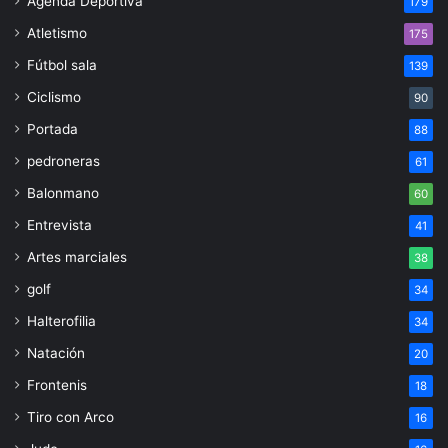
Agenda Deportiva
179
Atletismo
175
Fútbol sala
139
Ciclismo
90
Portada
88
pedroneras
61
Balonmano
60
Entrevista
41
Artes marciales
38
golf
34
Halterofilia
34
Natación
20
Frontenis
18
Tiro con Arco
16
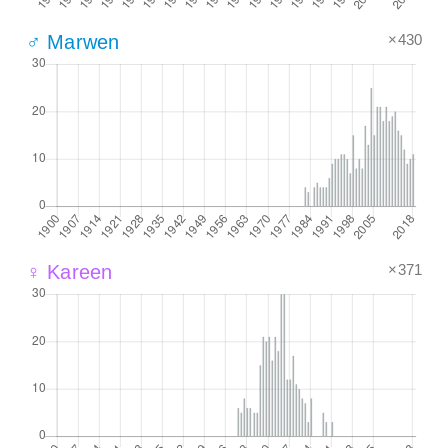
×430
♂ Marwen
×371
♀ Kareen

## Task prompt:
Set every record down verbatim. No pictures belong in the copy.

## Task response:
Agenda Deportiva
179
Atletismo
175
Fútbol sala
139
Ciclismo
90
Portada
88
pedroneras
61
Balonmano
60
Entrevista
41
Artes marciales
38
golf
34
Halterofilia
34
Natación
20
Frontenis
18
Tiro con Arco
16
×430
♂ Marwen
×371
♀ Kareen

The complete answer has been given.